##### Page text #####

I had lunch today with my friend mentioned in my previous REST/SOAP post. He's been developing REST services using Tomcat, and is pretty pleased so far. He's got five service resources implemented so far, with only a few days of effort expended. We talked a bit about the scaffolding he's been building and we went back and forth discussing implementations and general J2EE stuff. One of the topics we spent a lot of time discussing was general J2EE development speed when combined with a good IDE like Eclipse. We used to work together on C++ services, and the develop/build/link/debug cycle took a bunch of time.

Just building a service took 5-10 minutes, and there were often runtime linking issues we'd have to debug and figure out. It didn't help that the C++ service frameworks we were consuming were changing pretty often, sometimes in non-backwards compatible ways. We worked together on a project that was using uncommon features of the frameworks, and banged our collective heads against the wall for quite a while, since there were all sorts of quantum bugs that would come and go as library versions changed, or even things as simple as the user environment. It was common to develop and debug only 50 lines of code a day, which drove us up the friggin' wall.

With J2EE and Eclipse, he's been writing as much code in an afternoon as we used to write in a week. A big part of that is using Java instead of C++, since there's no real link phase (and much shorter build times) and memory management is easier (as long as you are smart with variable scope and problem objects like strings).

There are two other productivity boosts, namely Eclipse and the rich J2EE apis. Having pop-up menus that show a list of potential methods for an object (along with their javadoc) makes things move along so much more quickly. We used to use vi/emacs for our editing, and while they can use ctags, Eclipse's code and method navigation is much higher level and more mature. It's not limited to Eclipse, any modern IDE would give good results, but Eclipse is the one that feels most natural to us.

##### Dataset records #####

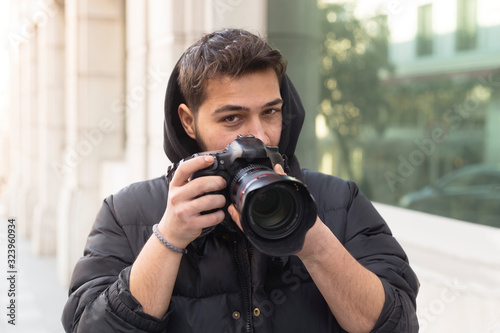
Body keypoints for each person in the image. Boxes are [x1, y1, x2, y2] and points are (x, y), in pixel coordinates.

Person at [62, 28, 419, 332]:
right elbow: (88, 325)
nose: (259, 136)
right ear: (188, 121)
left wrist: (315, 243)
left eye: (270, 112)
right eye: (232, 119)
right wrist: (168, 239)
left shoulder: (338, 200)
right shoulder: (128, 213)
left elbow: (399, 322)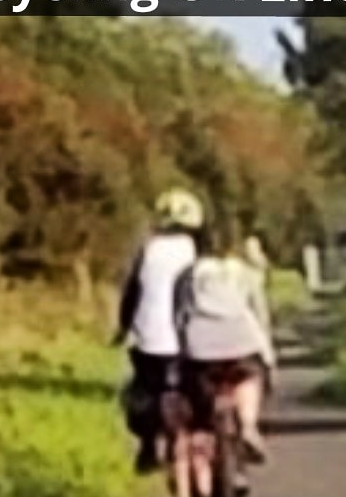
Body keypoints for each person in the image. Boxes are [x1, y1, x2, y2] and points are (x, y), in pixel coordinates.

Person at [174, 221, 276, 479]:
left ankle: (203, 473)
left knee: (199, 408)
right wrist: (268, 353)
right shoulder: (245, 273)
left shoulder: (188, 274)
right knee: (250, 376)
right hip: (242, 340)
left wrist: (181, 347)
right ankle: (248, 425)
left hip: (200, 347)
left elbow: (178, 315)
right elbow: (259, 313)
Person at [115, 188, 203, 473]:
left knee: (142, 389)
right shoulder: (197, 250)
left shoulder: (149, 249)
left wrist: (123, 327)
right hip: (192, 339)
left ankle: (148, 444)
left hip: (150, 341)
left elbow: (132, 293)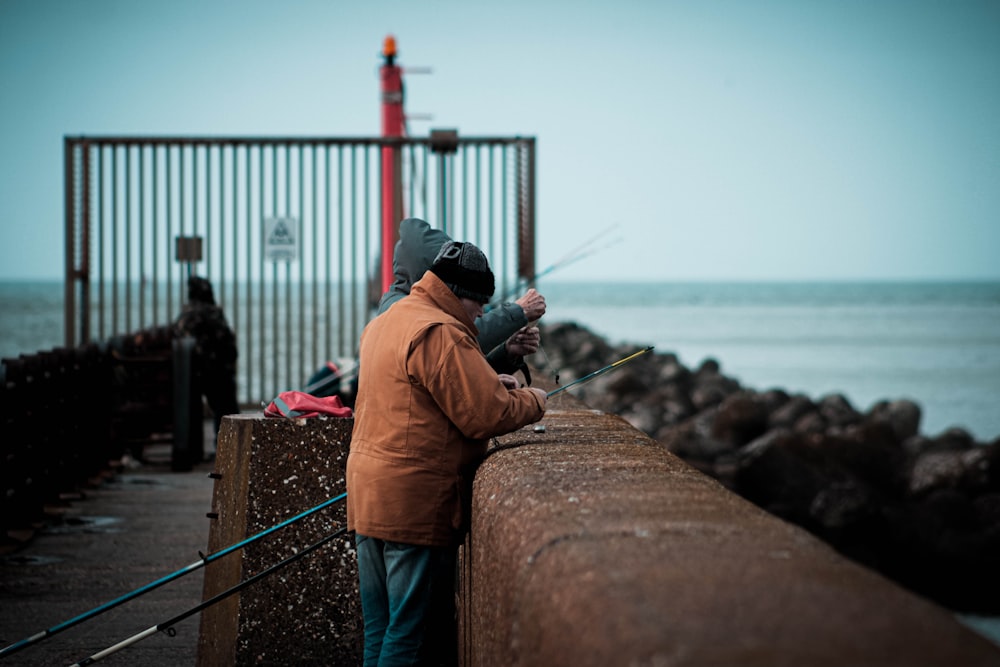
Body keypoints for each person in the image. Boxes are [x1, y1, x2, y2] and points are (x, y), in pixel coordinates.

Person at [347, 241, 547, 666]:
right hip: (411, 507)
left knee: (378, 630)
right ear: (462, 294)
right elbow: (483, 415)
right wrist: (535, 399)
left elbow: (419, 397)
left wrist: (497, 380)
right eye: (480, 303)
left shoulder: (387, 320)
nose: (480, 314)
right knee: (406, 635)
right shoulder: (440, 331)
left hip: (367, 496)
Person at [379, 217, 546, 382]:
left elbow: (454, 372)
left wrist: (508, 353)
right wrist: (516, 312)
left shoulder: (411, 304)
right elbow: (453, 343)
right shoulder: (397, 309)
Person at [173, 276, 240, 441]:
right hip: (217, 372)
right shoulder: (213, 313)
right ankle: (227, 444)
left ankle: (194, 445)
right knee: (226, 406)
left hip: (190, 375)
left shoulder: (185, 315)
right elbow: (228, 344)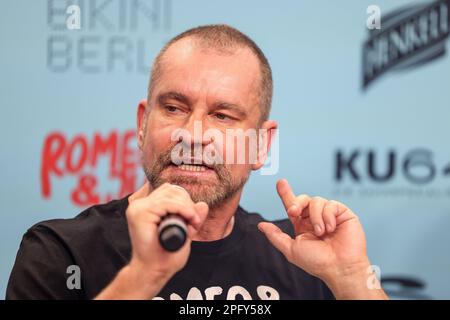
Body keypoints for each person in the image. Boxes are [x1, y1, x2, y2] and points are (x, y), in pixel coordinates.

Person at [6, 24, 388, 300]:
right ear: (142, 124)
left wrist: (352, 278)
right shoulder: (61, 253)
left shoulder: (303, 257)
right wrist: (143, 277)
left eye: (223, 116)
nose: (193, 134)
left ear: (261, 145)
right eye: (173, 108)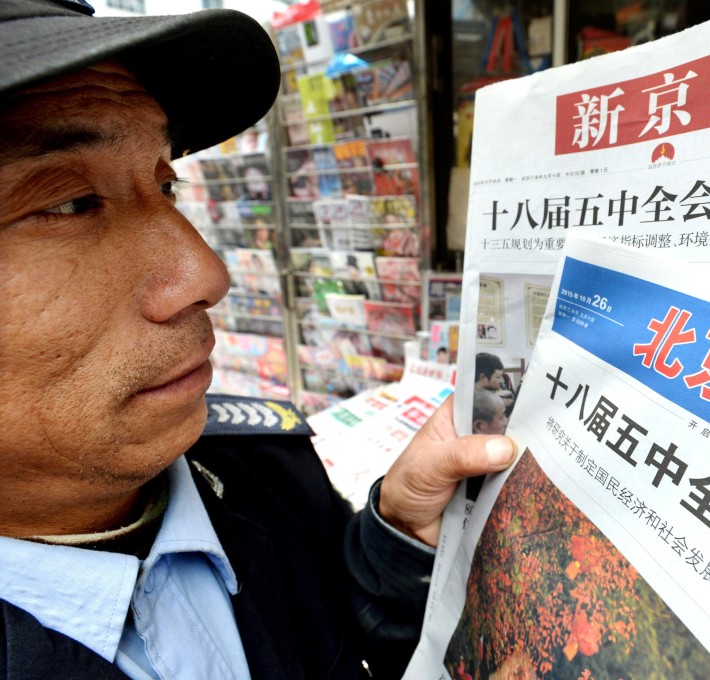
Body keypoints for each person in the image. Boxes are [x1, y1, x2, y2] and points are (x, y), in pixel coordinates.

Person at [0, 2, 517, 678]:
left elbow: (338, 613)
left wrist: (397, 538)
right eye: (70, 204)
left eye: (164, 183)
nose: (205, 274)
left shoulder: (266, 472)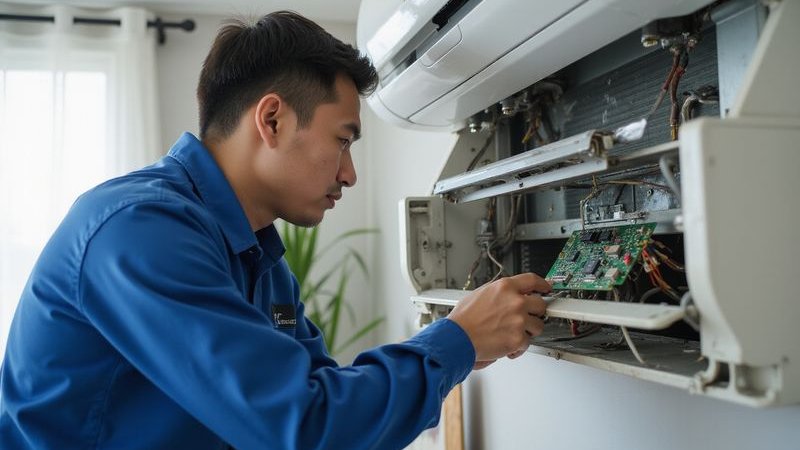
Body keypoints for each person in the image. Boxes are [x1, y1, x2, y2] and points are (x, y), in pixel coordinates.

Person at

#####

Set of tasks.
1 - According to the post about J2EE and Eclipse productivity, how many service resources has the friend implemented so far?
2 - Render this sentence from the post about J2EE and Eclipse productivity in Spanish: "We used to work together on C++ services, and the develop/build/link/debug cycle took a bunch of time."
3 - Carry on the post about J2EE and Eclipse productivity, picking up after its last sentence.
The records have no connection to the post about J2EE and Eclipse productivity.

Exercise results.
1 - Five.

2 - Solíamos trabajar juntos en servicios de C++, y el ciclo de desarrollo/compilación/enlazado/depuración llevaba mucho tiempo.

3 -
The J2EE apis are pretty complex, and often maligned for that complexity, but I don't think their learning curve is as steep as some people make it out to be. It would suck trying to do J2EE with an 70s style editor like vi or emacs, but modern IDEs like Eclipse make it pretty straightforward. Eclipse even has wizards that help you generate boilerplate for different service patterns and best practices (as do the other Java IDEs), so if you get really lost, you can get some help from the IDE. You also get all sorts of patterns in the J2EE apis themselves, so things like caching, service directories, snmp, etc are available for use or can be adpated to your needs readily. There's no real equivalent on the C++ side of things.

I've been reading Rod Johnson's recent book, J2EE Development without EJB, and I like it a lot. Most of my J2EE work has been with servlets and lightweight services, and I wanted to broaden my J2EE toolkit while saving the EJB work for a later date, so the book has been fun.

On a lunch note, we went to Jack's Fish Spot in Pike Place Market and got the fish and chips special; he got the cod, I got the halibut. Jack's is a great place for lunch, since it is part of one of the big fish stands in the market, and the fish is as fresh as you can get. They fry the fish perfectly, it was the best fish and chips I'd had in quite a while.